In direct-sampling SDRs (like HF modes on RTL-SDR), the DC spike can be stronger, since there’s less analog front-end filtering to remove LO leakage.
In quadrature-sampling SDRs (most common), imbalance between I and Q channels dominates.
Some SDR software doesn’t fully cancel DC before FFT, making the spike appear more prominent.
That’s why many programs offer DC offset correction or I/Q imbalance correction settings.
✅ Practical Fixes:
Enable DC offset and I/Q imbalance correction in the SDR software.
Shift your tuned frequency slightly off-center, so the DC spike sits between bins and doesn’t mask weak signals.
Average or subtract baselines when analyzing spectrograms (especially for radio astronomy).
Great — let’s walk through how you can handle that DC spike and I/Q imbalance in GNU Radio with the SDRplay RSPduo, so your interferometry data at 1420.405 MHz isn’t spoiled.
In the SoapySDR or SDRplay source block, check if there are options for:
DC offset correction
I/Q imbalance correction
(Some drivers expose these, others don’t. SDRplay’s API has support, but not all GNU Radio front-ends expose it.)
Use the “DC Blocker” block (under Filters).
This is the standard way to remove the constant DC term that becomes the spike at the center frequency.
Settings:
Length: 1024 (good default; higher = slower adaptation, less distortion).
Long-term averaging: Enable if you want a smooth baseline for radio astronomy.
👉 Place it right after your SDR source block, before FFTs, recordings, or correlation.
If you want extra suppression, insert a very narrow band-stop filter around DC (±50–200 Hz).

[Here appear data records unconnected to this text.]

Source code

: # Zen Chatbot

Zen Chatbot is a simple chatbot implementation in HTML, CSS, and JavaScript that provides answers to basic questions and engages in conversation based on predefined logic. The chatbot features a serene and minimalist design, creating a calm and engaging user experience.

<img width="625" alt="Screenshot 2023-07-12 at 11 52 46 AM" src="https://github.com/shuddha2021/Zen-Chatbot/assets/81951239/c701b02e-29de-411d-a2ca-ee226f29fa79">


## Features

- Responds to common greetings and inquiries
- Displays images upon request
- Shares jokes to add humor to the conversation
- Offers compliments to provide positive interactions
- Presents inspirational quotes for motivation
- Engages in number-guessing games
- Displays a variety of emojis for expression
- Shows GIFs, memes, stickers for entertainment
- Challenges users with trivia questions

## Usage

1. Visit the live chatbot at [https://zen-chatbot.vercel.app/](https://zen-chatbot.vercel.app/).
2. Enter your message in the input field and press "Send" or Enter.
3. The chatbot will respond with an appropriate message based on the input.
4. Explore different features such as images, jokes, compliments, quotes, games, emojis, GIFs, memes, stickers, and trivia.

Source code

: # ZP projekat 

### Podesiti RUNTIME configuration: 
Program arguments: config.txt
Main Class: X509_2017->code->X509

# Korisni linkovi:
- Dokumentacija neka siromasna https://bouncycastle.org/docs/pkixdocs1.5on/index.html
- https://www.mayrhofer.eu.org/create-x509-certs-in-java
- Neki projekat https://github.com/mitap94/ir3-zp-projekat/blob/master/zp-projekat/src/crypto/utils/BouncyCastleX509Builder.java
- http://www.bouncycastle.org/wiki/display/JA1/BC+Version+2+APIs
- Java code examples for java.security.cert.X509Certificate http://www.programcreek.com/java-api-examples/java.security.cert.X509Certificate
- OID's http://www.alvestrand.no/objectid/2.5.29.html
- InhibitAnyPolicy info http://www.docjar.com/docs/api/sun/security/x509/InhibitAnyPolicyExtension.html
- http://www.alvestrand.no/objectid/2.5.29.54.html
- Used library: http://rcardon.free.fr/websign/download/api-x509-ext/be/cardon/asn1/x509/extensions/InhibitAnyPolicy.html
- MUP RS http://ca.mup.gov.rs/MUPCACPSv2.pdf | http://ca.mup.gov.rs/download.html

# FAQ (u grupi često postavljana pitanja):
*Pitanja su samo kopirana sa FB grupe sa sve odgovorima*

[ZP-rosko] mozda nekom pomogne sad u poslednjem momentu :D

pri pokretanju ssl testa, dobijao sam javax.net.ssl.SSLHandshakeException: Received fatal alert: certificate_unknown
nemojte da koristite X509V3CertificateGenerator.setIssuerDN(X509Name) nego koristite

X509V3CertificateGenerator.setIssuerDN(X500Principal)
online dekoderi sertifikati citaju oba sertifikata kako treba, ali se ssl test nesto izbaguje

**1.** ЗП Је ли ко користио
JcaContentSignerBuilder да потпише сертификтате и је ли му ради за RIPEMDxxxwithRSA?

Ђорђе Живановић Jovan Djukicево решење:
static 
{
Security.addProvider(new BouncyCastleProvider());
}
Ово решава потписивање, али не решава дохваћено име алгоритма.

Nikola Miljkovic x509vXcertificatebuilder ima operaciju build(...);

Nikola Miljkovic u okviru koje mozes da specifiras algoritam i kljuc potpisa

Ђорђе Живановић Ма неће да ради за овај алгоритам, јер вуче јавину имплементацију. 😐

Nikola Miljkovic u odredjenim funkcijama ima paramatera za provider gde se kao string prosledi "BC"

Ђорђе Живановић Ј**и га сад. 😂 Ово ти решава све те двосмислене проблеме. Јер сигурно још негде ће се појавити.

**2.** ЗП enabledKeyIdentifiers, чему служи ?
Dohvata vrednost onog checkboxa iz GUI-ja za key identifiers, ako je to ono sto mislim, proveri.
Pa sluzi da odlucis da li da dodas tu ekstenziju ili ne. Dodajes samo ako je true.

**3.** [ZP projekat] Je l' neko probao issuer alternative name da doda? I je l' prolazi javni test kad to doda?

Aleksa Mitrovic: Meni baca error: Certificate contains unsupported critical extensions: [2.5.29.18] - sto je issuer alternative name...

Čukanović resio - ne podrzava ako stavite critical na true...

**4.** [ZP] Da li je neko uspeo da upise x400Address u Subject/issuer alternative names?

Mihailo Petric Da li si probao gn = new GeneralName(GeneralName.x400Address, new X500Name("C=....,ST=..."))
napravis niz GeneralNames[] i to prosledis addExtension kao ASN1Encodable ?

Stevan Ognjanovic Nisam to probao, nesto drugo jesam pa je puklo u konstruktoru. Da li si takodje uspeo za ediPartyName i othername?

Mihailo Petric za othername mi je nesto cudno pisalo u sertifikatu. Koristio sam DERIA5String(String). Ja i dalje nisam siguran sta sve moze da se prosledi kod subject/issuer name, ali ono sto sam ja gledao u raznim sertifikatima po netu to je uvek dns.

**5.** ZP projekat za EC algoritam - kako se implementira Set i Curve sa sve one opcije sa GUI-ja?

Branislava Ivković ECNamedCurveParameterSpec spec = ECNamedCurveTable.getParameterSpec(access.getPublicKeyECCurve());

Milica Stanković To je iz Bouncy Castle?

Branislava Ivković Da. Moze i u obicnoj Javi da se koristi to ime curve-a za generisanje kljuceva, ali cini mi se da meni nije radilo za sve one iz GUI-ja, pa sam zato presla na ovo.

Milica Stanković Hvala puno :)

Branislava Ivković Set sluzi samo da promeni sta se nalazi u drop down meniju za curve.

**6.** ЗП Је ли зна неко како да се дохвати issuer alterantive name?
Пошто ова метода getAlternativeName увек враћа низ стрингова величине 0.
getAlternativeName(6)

That way, any residual LO leakage is not just reduced but nulled.
Downside: you lose sensitivity in that narrow band.
GNU Radio has an I/Q Balance block (under Channel Models).
It can automatically or manually correct phase/gain mismatch between I and Q streams.
For interferometry, it’s worth experimenting with:
Adaptive mode = On (auto-learning correction).
Alternatively, manually set values if you characterize your RSPduo.
Another trick: instead of tuning exactly at 1420.405 MHz, offset your LO by, say, +10 kHz.
Then, in software, shift the spectrum back down digitally.
That way, the DC spike sits at 0 Hz, away from your hydrogen line of interest.
Here’s the recommended block order for clean data:
[SDRplay Source] ↓ [DC Blocker] ↓ [I/Q Balance (adaptive)] ↓ [Frequency XLating FIR Filter] (if you want to re-center the line) ↓ [FFT Sink / File Sink / Correlator]
This ensures the 0 Hz artifact never contaminates your FFTs or correlation output.